AIM OF THE EXERCISE: Starting at the line that contains "class: Liliopsida" and ending with the last of the items, write each line as one string in a JSON list, leaving out blank lines.

INPUT:
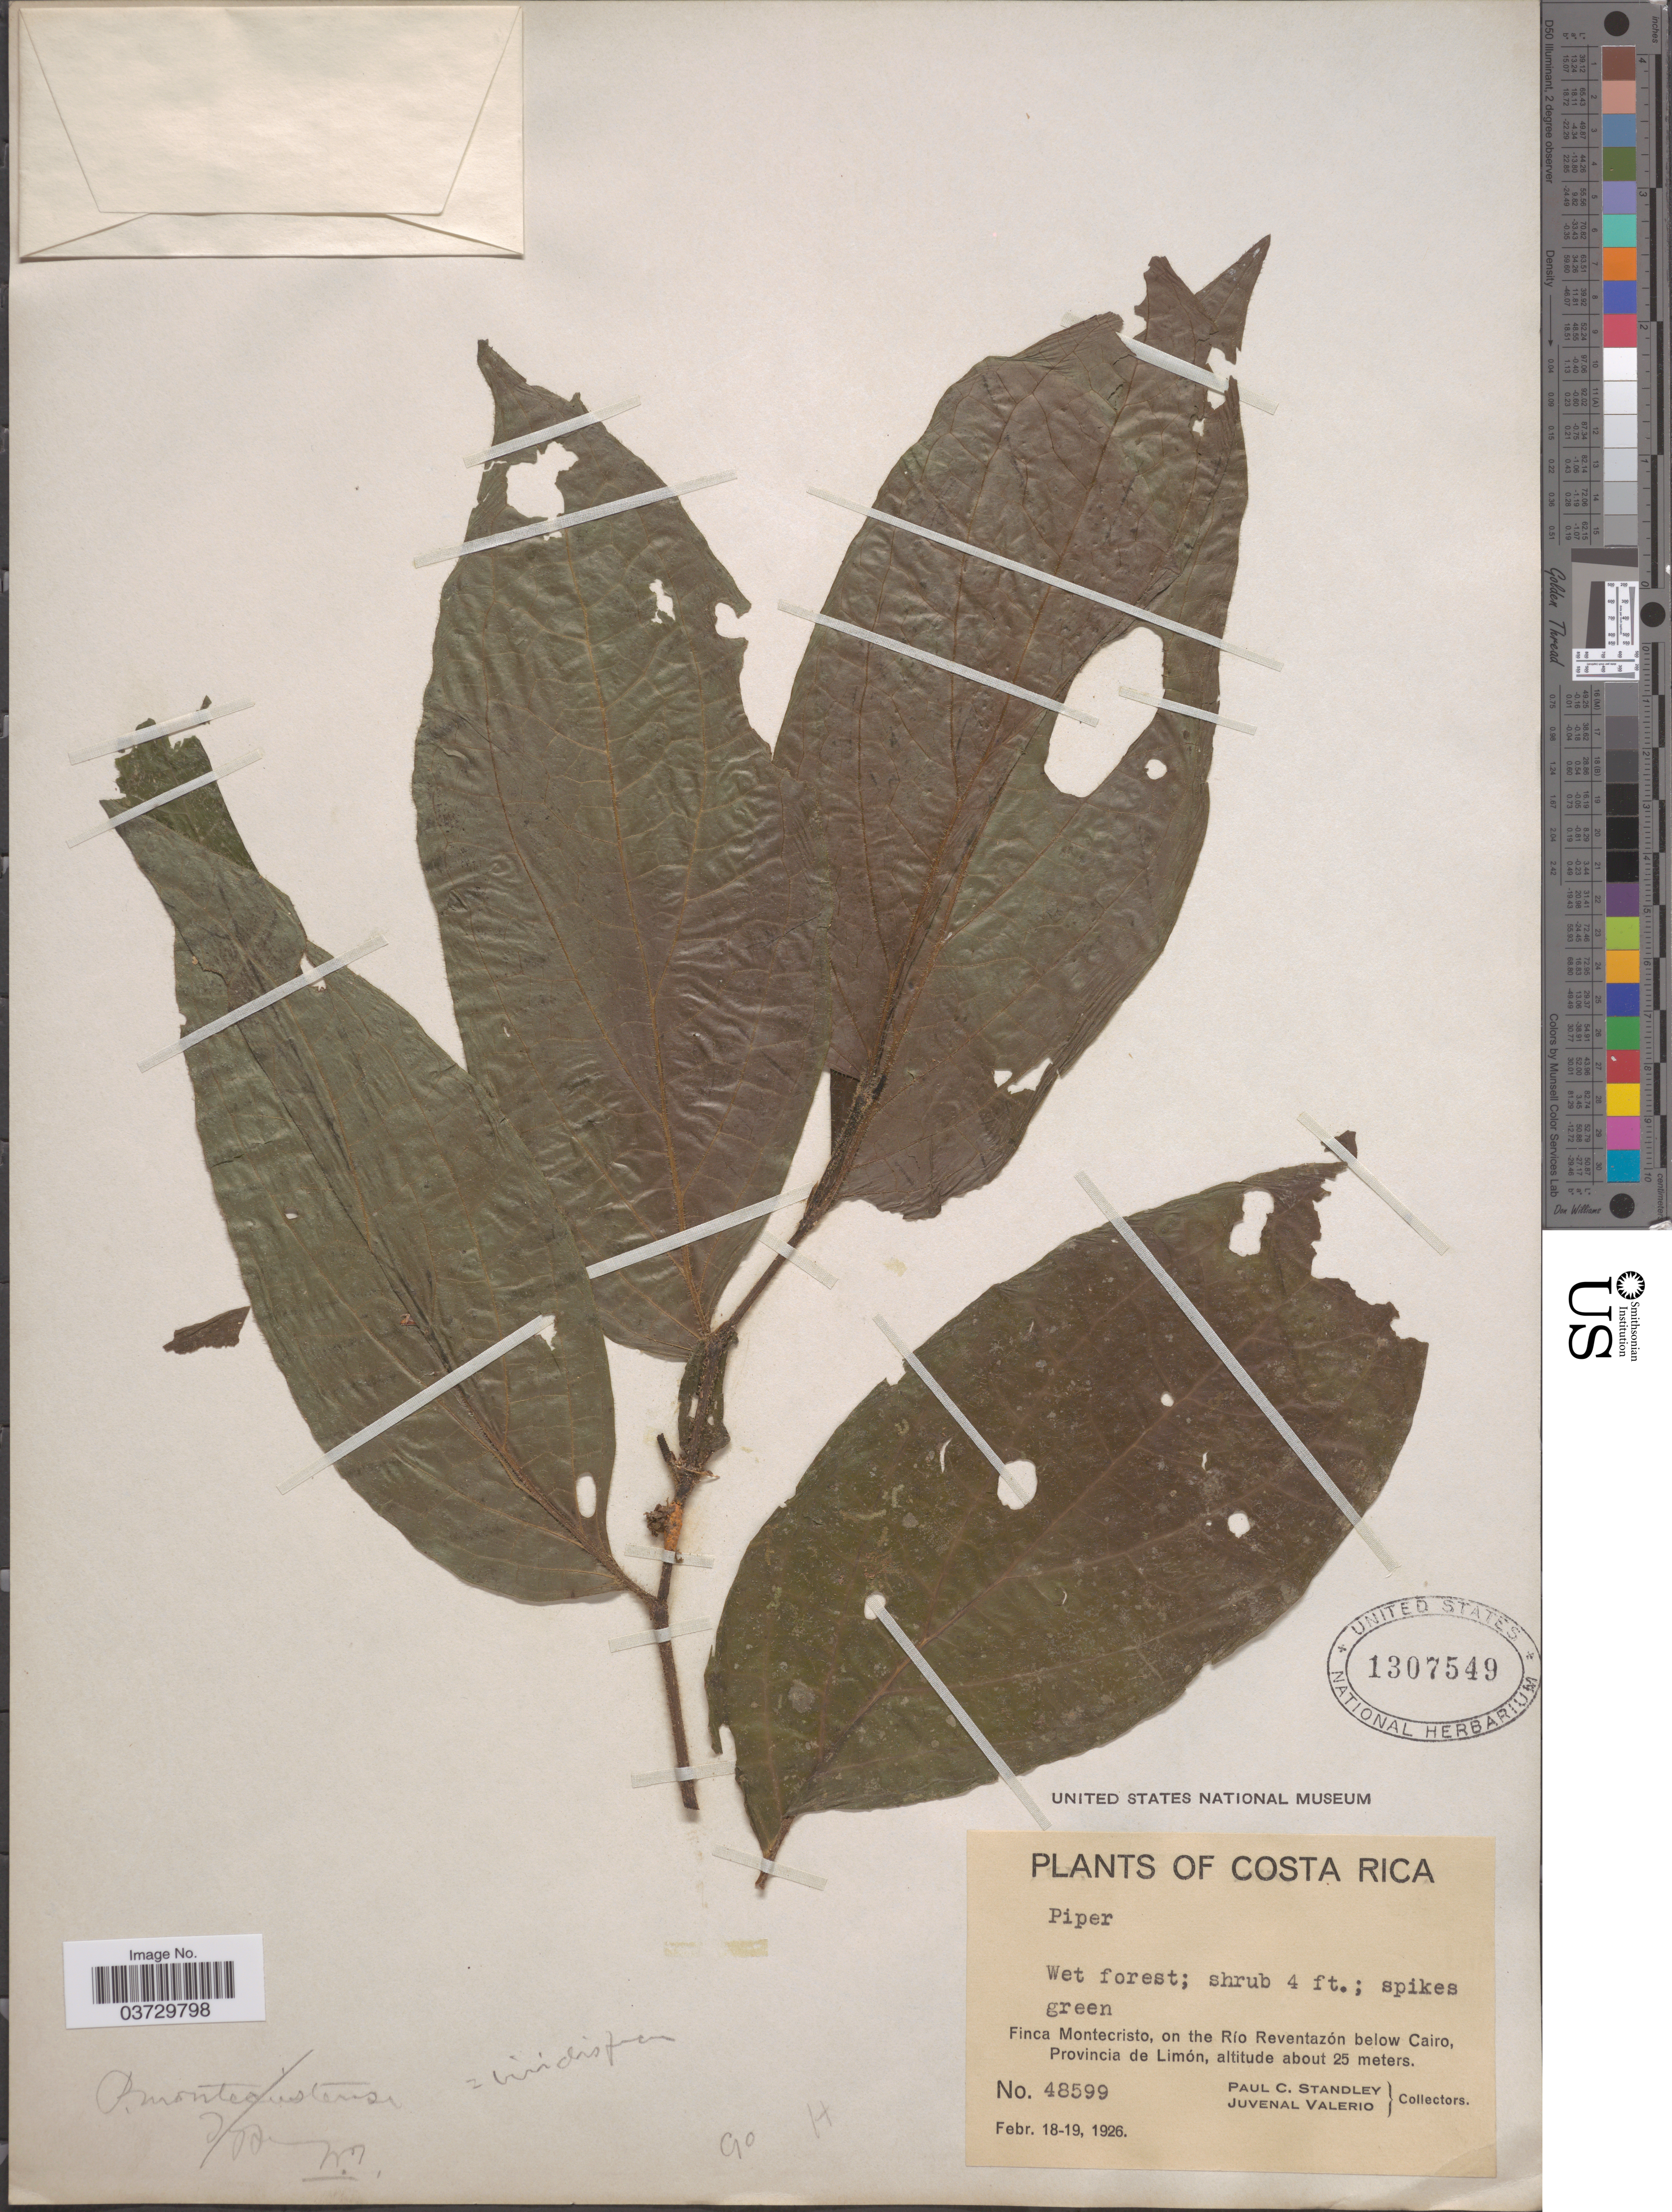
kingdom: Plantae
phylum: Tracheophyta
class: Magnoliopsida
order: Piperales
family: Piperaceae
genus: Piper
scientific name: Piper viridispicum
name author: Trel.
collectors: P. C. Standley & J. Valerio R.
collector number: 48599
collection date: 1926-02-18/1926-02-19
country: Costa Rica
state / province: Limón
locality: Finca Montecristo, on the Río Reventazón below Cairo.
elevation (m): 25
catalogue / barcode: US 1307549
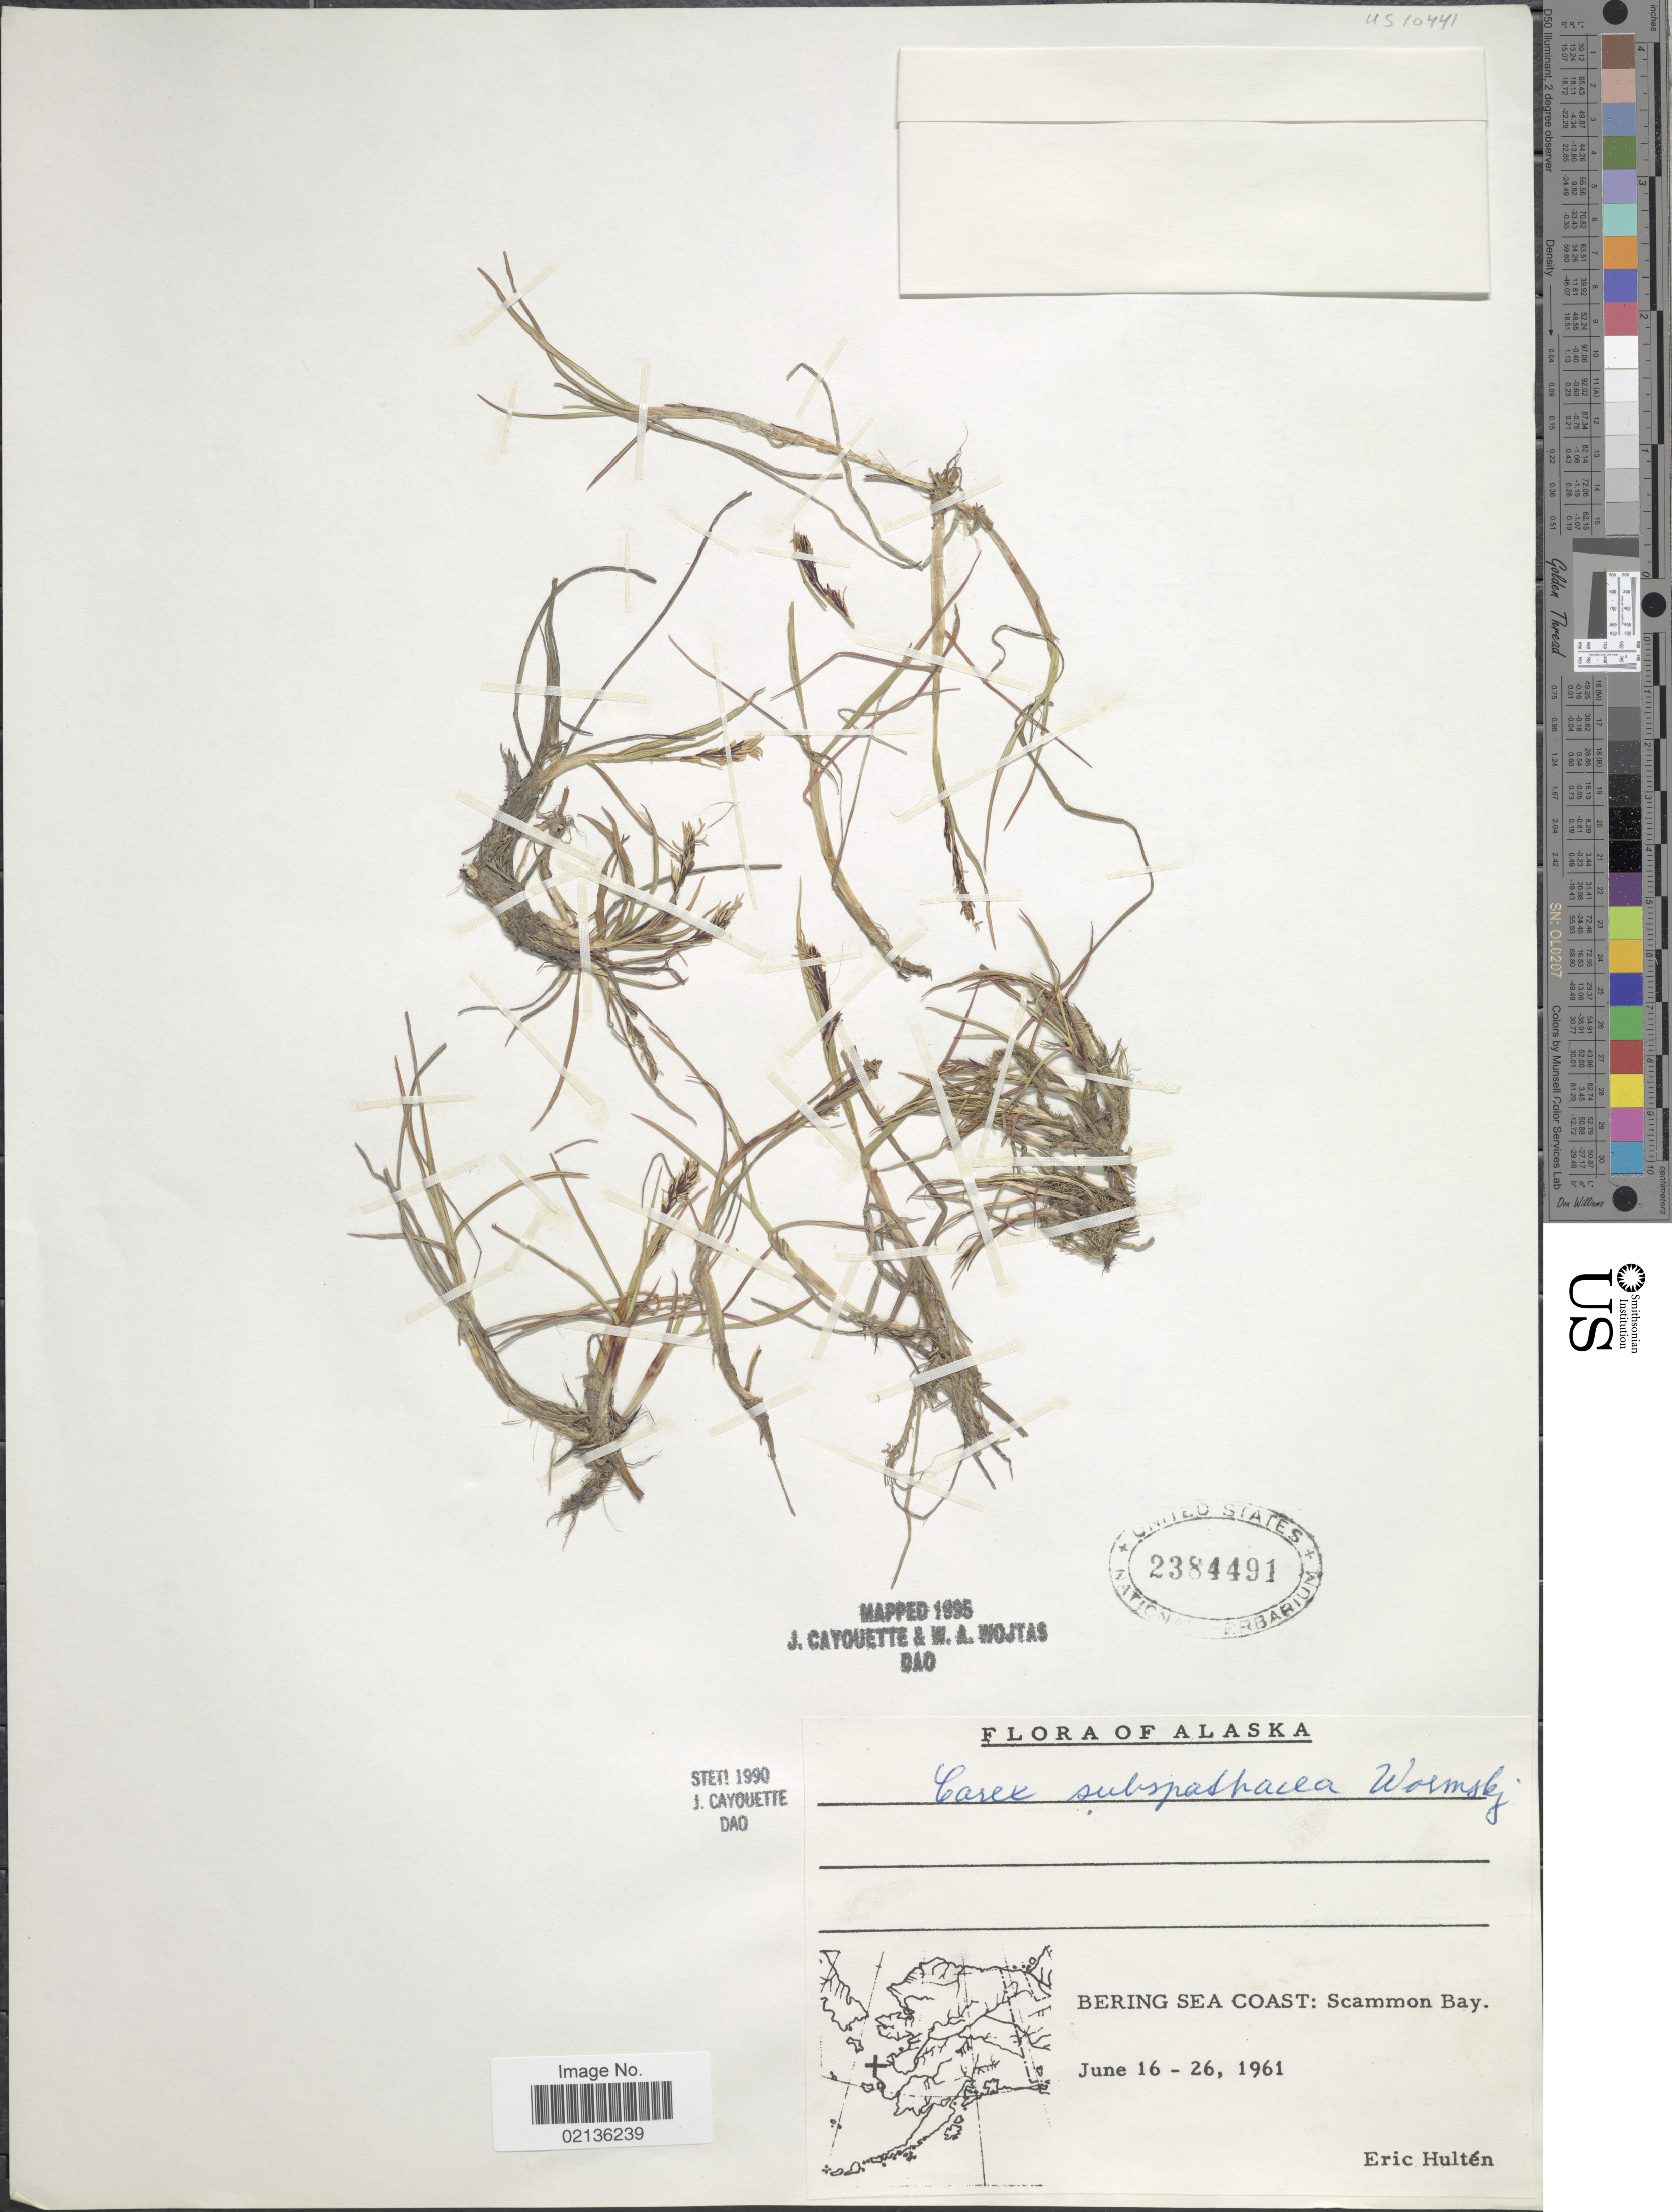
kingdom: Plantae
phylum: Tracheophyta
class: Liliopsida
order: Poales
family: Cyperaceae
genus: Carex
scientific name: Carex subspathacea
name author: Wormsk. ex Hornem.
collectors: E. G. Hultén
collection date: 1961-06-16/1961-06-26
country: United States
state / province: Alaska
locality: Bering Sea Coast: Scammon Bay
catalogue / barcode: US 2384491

RESPONSE:
[
  "class: Liliopsida",
  "order: Poales",
  "family: Cyperaceae",
  "genus: Carex",
  "scientific name: Carex subspathacea",
  "name author: Wormsk. ex Hornem.",
  "collectors: E. G. Hultén",
  "collection date: 1961-06-16/1961-06-26",
  "country: United States",
  "state / province: Alaska",
  "locality: Bering Sea Coast: Scammon Bay",
  "catalogue / barcode: US 2384491"
]